In terms of manufacturers, whether Silicon or Systems, the theme was Sustainability. Samsung spoke about their renewal energy and water reduction goals. Intel and the major OxMs (HP, Dell, Mitac, etc.) showed up in modularity (leadership roles with DC-MHS and DC-SCM) and open system firmware to ensure circular economy/second life of servers can exist, and reduced embodied carbon/amortization of it over a longer period of time (given that fewer server/system components require upgrade when new CPUs, memory technologies, etc. come to market).

There was a lot of great discussion and debate on the future of AI fabrics (started by Alexis), and Ram Velaga was quite eloquent in his advocacy for Ethernet as the fabric for HPC and AI, bringing in the brilliant Dr. Mark Handley to speak about innovation in congestion management on Ethernet to unlock best-in-class performance. There was a fair amount of push on the interrelationship between compute, network, and storage for different workload scaling, and some poking at proprietary solutions addressing this (Inifiband and NVLink specifically, which seems fitting at a conference which cohosted the CXL Consortium and clearly advocates for coherent memory/accelerator pooling to move to open standard interfaces). Finally there were several sessions on optics and innovation in packaging (from Broadcom, Marvell, and Intel) demonstrated in person at the Celestica and Ragile booths, which again reinforces this attempt to use open standards to drive innovation so vendors don’t make big investments on bets that won’t have market alignment.

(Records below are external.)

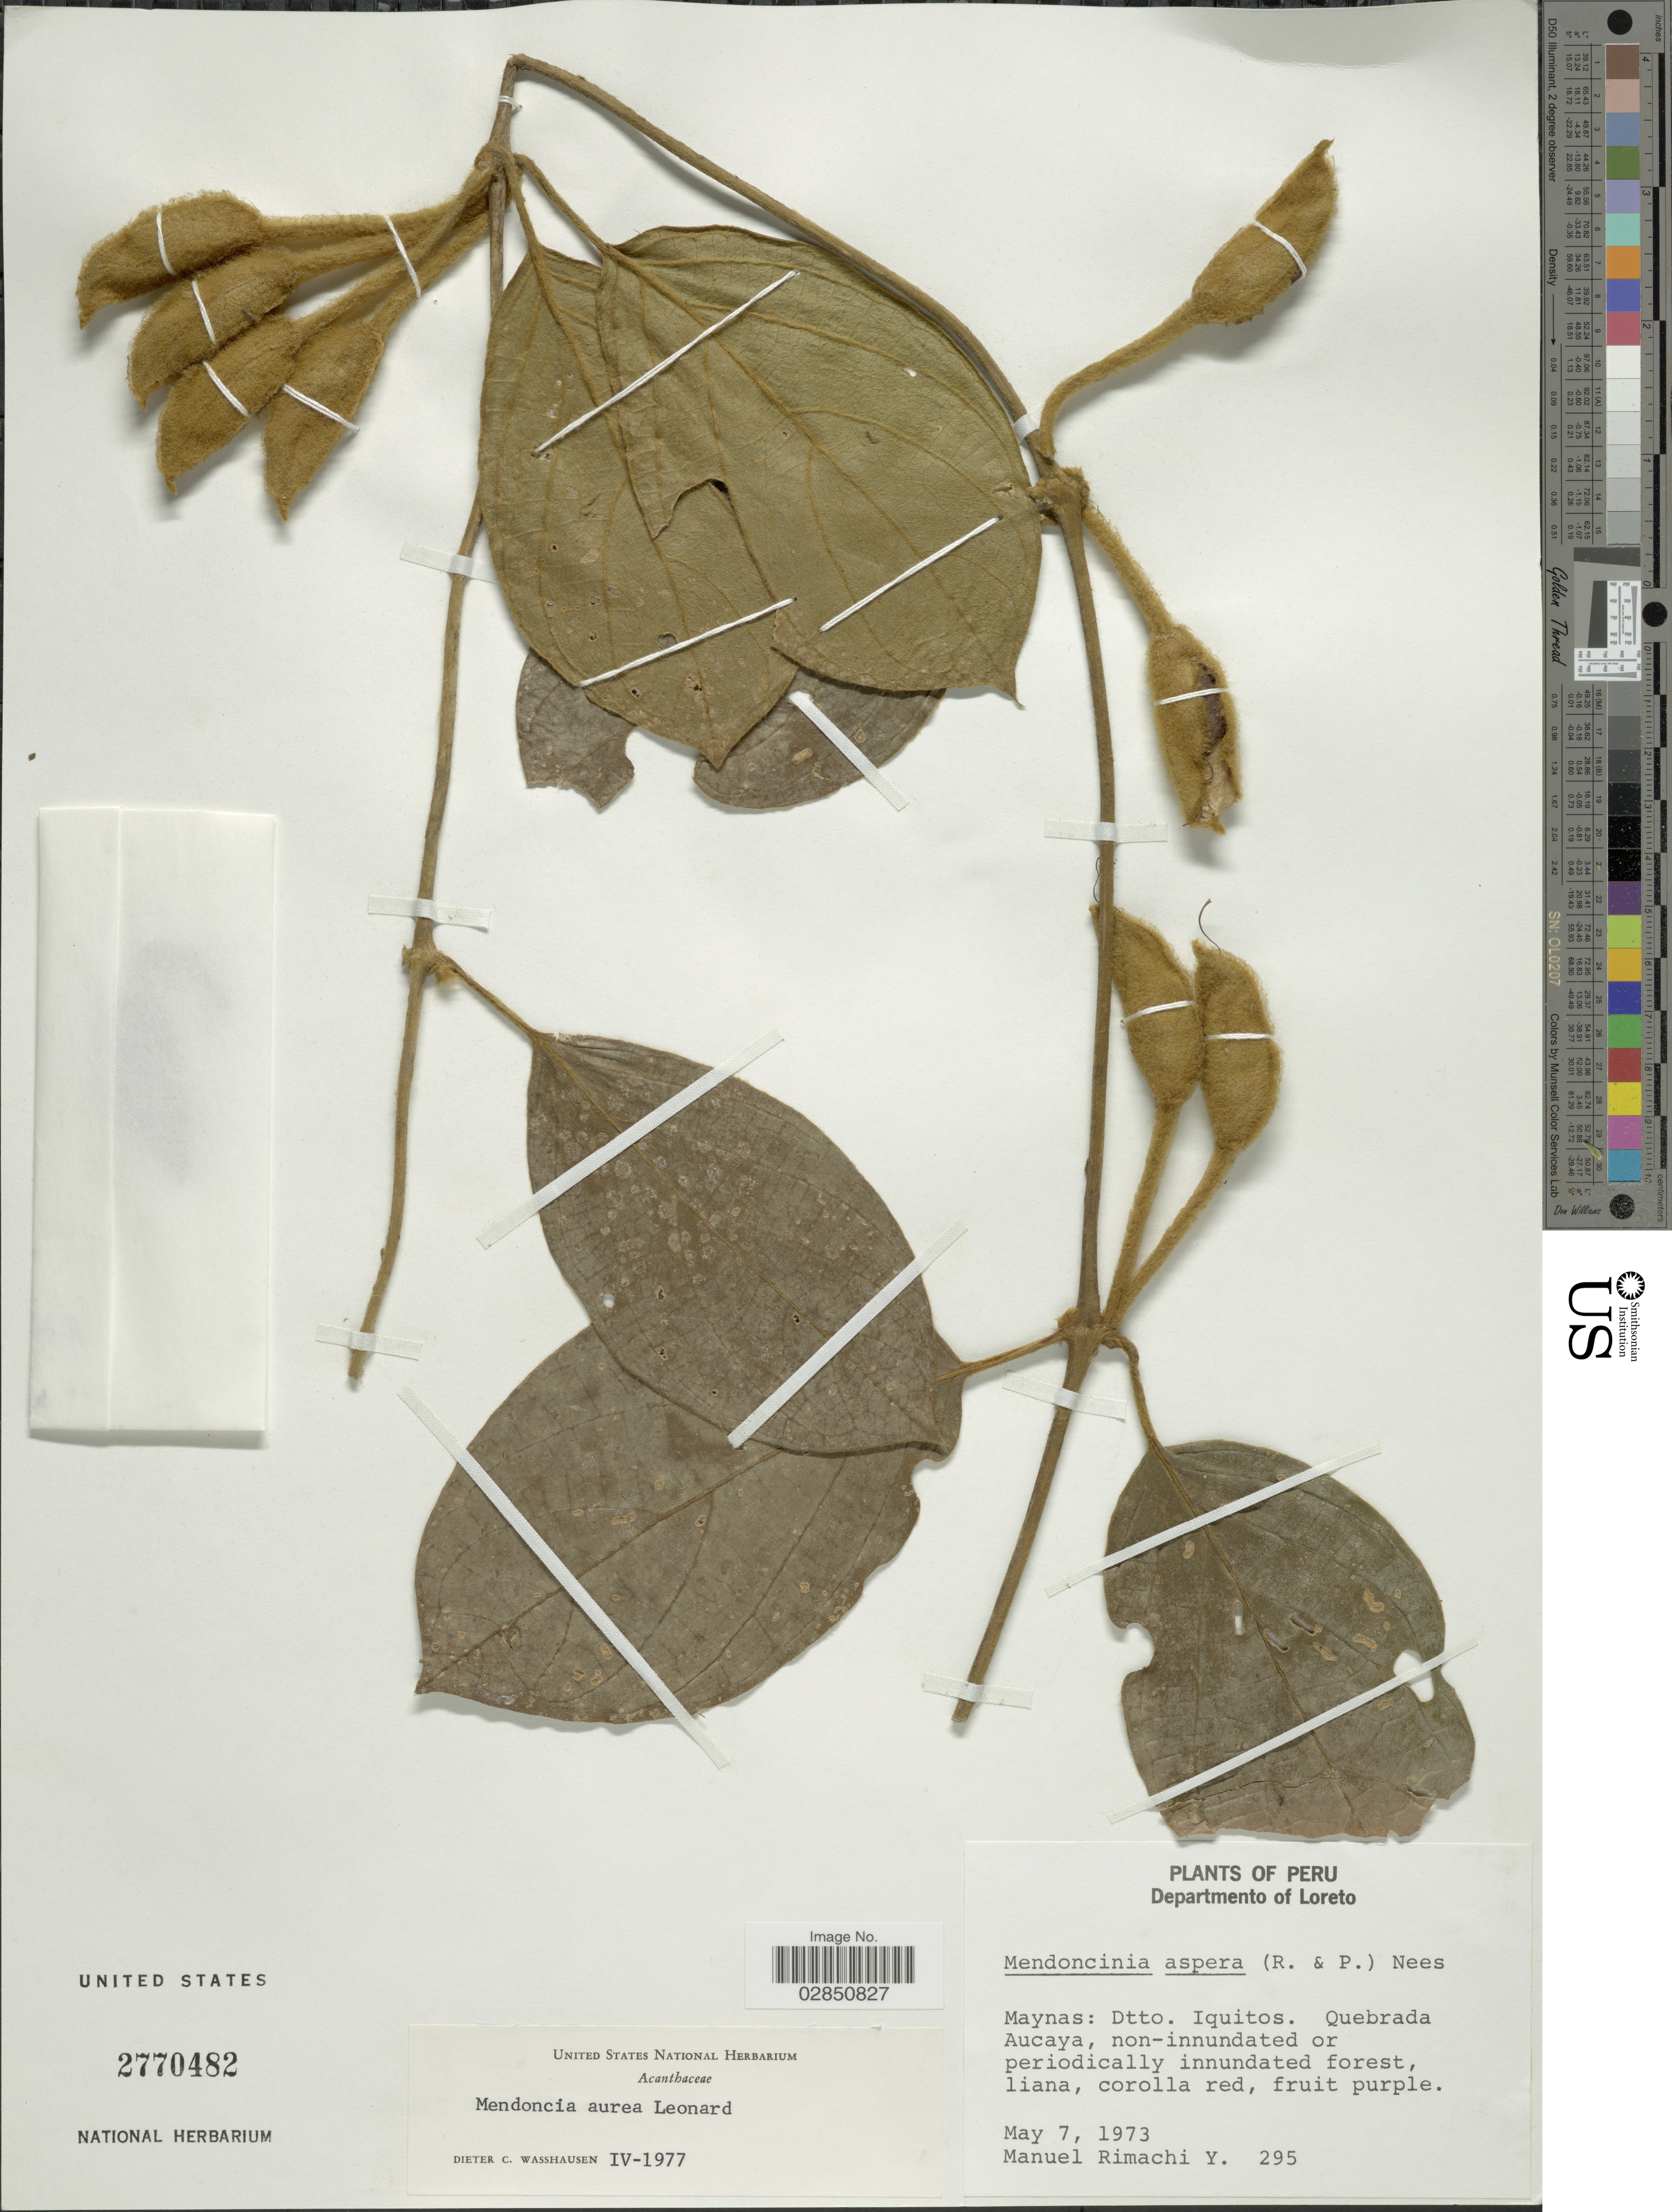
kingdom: Plantae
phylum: Tracheophyta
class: Magnoliopsida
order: Lamiales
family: Acanthaceae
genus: Mendoncia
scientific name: Mendoncia aurea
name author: Leonard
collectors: M. Rimachi Y.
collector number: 295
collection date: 1973-05-07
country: Peru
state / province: Loreto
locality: Maynas: Dtto. Iquitos. Quebrada Aucaya.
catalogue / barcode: US 2770482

Conversations were also vibrant about the expansion of alternate architectures to x86 in the server ecosystem (teams from ARM, ARM-based server-class CPUs, and RISC-V server-class CPUs all were there), and Open Networking solutions (specifically a large-scale SONiC Workshop at the event). The feeling I got from collective sessions was that SONiC’s time has come, and while it still has a long way to go for feature parity, optimization, and usability enhancements compared to proprietary NOS options, the partnership with Linux Foundation for a more open and agile contribution model puts SONiC on the right track to real adoption in the industry. On the alternate architecture point of view, I feel a certain amount of conflation is occurring. Out-of-order execution exists on ARM and x86 products, so do SIMD execution units and branch prediction. From a core perspective, there is a lot more that has converged between RISC and CISC architectures since the time when RISC was introduced to the world, but where I think particular implementations have shone is the focus on the uncore portion of server-class CPU to be power efficient. This innovation is where we see real divergence in certain players (e.g. Ampere). There are a lot of things I personally still want to see in the “many cores, more power-efficient architecture” processing units (personal frustration has been that security is an “upsell” on top bin parts vs. being available across the sku stack–to me this is like saying one only gets a key for a Lexus because Toyota’s are too cheap to warrant them…ummm…tell that to the person getting their car jacked.) Security has to be ubiquitous for consumers to trust their providers, and hardware companies need to view these solutions as foundational, without significant performance impact as a foregone conclusion.

Anyway, those are my quick notes from the edge…it felt great to be there with everyone, see the innovation from Chiplets to cloud service models, disaggregated memory to further hardening of server and CPU root of trust technology. In my biased opinion the future is open, not because innovation is slowing, but rather because the complexity of the problems facing our world involve collaboration–we cannot solve sustainable datacenter design, security, performance, and reliability in isolation, and the generations to come are relying on us to succeed.